(Records supplied begins)

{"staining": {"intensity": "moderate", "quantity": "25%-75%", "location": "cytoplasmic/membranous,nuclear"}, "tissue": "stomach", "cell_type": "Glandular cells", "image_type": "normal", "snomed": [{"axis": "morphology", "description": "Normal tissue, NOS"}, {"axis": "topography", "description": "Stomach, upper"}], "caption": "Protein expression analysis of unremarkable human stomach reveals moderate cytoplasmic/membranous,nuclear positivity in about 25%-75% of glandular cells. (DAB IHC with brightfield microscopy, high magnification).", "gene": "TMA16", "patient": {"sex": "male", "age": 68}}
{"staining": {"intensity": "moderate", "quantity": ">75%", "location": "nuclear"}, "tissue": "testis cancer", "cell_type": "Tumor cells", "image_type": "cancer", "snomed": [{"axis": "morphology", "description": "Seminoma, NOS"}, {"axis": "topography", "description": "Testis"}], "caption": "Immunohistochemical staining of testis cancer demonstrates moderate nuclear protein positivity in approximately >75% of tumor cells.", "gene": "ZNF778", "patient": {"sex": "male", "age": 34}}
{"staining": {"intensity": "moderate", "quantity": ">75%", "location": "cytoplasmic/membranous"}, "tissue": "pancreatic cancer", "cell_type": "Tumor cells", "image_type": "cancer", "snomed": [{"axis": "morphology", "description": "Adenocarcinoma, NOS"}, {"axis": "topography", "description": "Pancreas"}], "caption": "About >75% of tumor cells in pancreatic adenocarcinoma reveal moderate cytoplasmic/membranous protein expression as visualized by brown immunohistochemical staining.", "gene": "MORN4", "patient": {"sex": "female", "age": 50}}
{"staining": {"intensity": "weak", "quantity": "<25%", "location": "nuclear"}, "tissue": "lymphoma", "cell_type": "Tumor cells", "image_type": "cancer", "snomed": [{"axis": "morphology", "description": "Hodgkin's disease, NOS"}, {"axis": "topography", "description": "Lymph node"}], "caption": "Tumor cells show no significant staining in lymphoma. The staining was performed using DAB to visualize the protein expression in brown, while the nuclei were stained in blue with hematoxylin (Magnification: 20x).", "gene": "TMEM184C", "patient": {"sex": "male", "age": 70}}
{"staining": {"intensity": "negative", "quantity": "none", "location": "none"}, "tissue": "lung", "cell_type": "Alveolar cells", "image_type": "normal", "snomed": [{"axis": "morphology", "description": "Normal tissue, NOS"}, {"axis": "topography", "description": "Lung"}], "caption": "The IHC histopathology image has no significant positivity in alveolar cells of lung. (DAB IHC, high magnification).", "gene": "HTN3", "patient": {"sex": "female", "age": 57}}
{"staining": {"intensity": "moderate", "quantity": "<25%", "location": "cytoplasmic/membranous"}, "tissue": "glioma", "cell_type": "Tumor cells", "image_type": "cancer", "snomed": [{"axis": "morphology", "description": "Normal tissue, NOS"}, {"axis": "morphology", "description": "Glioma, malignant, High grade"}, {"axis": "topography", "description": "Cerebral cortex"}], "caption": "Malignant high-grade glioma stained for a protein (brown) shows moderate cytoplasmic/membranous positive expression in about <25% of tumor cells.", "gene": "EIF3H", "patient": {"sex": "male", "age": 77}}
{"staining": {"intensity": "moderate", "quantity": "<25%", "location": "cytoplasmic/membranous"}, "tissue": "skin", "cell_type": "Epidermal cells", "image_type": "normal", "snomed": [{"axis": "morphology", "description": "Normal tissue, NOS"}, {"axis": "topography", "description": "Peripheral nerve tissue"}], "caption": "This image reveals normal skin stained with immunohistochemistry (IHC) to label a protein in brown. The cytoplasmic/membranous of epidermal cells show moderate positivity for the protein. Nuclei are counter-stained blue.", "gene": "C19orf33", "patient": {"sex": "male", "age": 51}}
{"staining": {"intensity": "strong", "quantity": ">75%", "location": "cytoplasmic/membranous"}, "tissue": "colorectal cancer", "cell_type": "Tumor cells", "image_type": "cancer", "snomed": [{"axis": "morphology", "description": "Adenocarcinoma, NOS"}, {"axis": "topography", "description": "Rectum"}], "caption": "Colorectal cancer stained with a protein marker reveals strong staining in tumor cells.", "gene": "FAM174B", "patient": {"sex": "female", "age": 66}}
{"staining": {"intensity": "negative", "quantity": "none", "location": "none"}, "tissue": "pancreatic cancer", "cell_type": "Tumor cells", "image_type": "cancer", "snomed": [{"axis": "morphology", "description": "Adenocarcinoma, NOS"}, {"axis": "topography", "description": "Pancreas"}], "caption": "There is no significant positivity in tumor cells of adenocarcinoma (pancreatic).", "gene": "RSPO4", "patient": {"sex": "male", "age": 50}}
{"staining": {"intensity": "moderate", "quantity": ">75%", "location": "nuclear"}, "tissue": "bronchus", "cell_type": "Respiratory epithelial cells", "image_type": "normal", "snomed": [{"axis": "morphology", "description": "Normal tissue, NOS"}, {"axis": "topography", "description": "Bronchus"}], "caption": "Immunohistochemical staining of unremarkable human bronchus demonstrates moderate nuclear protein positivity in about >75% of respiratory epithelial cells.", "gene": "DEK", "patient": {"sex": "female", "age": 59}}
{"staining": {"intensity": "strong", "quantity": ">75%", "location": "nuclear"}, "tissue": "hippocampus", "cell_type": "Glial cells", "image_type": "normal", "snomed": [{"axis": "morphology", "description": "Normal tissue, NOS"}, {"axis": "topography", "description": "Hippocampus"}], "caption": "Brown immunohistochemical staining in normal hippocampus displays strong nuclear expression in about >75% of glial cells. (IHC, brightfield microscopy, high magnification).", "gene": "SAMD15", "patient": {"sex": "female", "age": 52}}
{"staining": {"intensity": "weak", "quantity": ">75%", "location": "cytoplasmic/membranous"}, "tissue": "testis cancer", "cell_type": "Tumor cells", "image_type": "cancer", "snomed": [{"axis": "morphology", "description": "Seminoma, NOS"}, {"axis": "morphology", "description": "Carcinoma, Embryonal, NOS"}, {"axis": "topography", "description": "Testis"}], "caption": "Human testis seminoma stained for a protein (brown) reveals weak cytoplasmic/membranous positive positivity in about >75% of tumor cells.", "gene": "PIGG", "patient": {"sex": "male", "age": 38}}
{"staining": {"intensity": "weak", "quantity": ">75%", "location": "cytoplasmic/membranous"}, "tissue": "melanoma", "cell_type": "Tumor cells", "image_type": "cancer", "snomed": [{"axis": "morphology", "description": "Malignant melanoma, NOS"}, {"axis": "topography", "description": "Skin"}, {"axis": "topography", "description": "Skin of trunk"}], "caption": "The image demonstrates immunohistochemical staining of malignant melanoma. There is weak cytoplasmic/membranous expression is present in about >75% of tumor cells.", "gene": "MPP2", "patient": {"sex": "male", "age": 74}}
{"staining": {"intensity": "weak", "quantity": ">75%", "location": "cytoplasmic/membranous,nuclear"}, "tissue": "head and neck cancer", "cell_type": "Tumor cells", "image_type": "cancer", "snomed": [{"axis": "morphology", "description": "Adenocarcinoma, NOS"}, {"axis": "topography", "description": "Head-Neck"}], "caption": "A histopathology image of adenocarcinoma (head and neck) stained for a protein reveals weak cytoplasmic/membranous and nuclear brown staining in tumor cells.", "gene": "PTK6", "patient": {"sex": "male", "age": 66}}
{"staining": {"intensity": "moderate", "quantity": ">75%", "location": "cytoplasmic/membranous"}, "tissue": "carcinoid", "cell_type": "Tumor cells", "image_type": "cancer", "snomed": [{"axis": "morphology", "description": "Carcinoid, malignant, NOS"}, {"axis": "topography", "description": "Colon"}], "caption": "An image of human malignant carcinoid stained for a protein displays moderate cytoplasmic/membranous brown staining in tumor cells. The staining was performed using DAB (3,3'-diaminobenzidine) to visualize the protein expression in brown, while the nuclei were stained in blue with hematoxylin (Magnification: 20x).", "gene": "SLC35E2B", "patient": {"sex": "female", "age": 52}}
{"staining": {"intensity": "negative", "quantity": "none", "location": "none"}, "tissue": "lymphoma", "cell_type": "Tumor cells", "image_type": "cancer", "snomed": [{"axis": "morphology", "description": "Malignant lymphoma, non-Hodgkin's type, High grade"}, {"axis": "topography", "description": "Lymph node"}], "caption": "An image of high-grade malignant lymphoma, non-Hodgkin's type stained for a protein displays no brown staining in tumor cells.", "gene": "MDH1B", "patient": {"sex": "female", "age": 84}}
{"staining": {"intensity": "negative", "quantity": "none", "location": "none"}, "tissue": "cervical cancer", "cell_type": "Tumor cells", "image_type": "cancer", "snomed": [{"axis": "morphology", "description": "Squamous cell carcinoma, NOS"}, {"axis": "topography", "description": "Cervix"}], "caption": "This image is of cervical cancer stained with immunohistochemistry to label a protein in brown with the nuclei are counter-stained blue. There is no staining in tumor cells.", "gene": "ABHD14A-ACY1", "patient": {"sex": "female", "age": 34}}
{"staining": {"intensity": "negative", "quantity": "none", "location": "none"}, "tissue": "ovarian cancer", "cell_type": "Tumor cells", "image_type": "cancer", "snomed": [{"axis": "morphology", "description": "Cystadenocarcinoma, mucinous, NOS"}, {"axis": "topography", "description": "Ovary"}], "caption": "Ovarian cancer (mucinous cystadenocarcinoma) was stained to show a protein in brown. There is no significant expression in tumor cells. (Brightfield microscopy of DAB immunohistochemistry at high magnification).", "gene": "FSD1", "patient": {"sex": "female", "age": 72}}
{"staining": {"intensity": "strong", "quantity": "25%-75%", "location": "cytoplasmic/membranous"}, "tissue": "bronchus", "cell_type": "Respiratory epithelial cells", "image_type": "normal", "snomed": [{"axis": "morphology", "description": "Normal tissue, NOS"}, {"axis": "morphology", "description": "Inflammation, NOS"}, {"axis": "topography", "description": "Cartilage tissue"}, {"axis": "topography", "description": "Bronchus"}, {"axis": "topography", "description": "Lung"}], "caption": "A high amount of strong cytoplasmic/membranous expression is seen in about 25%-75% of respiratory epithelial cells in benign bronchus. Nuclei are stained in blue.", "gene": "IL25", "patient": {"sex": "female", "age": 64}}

(Records supplied ends)

> What is needed: Out of the entries above, write out only the lines between the line holding "cells show no" and the line holding "IHC histopathology image", inclusive, each exactly as given.

> Reply to the task:
{"staining": {"intensity": "weak", "quantity": "<25%", "location": "nuclear"}, "tissue": "lymphoma", "cell_type": "Tumor cells", "image_type": "cancer", "snomed": [{"axis": "morphology", "description": "Hodgkin's disease, NOS"}, {"axis": "topography", "description": "Lymph node"}], "caption": "Tumor cells show no significant staining in lymphoma. The staining was performed using DAB to visualize the protein expression in brown, while the nuclei were stained in blue with hematoxylin (Magnification: 20x).", "gene": "TMEM184C", "patient": {"sex": "male", "age": 70}}
{"staining": {"intensity": "negative", "quantity": "none", "location": "none"}, "tissue": "lung", "cell_type": "Alveolar cells", "image_type": "normal", "snomed": [{"axis": "morphology", "description": "Normal tissue, NOS"}, {"axis": "topography", "description": "Lung"}], "caption": "The IHC histopathology image has no significant positivity in alveolar cells of lung. (DAB IHC, high magnification).", "gene": "HTN3", "patient": {"sex": "female", "age": 57}}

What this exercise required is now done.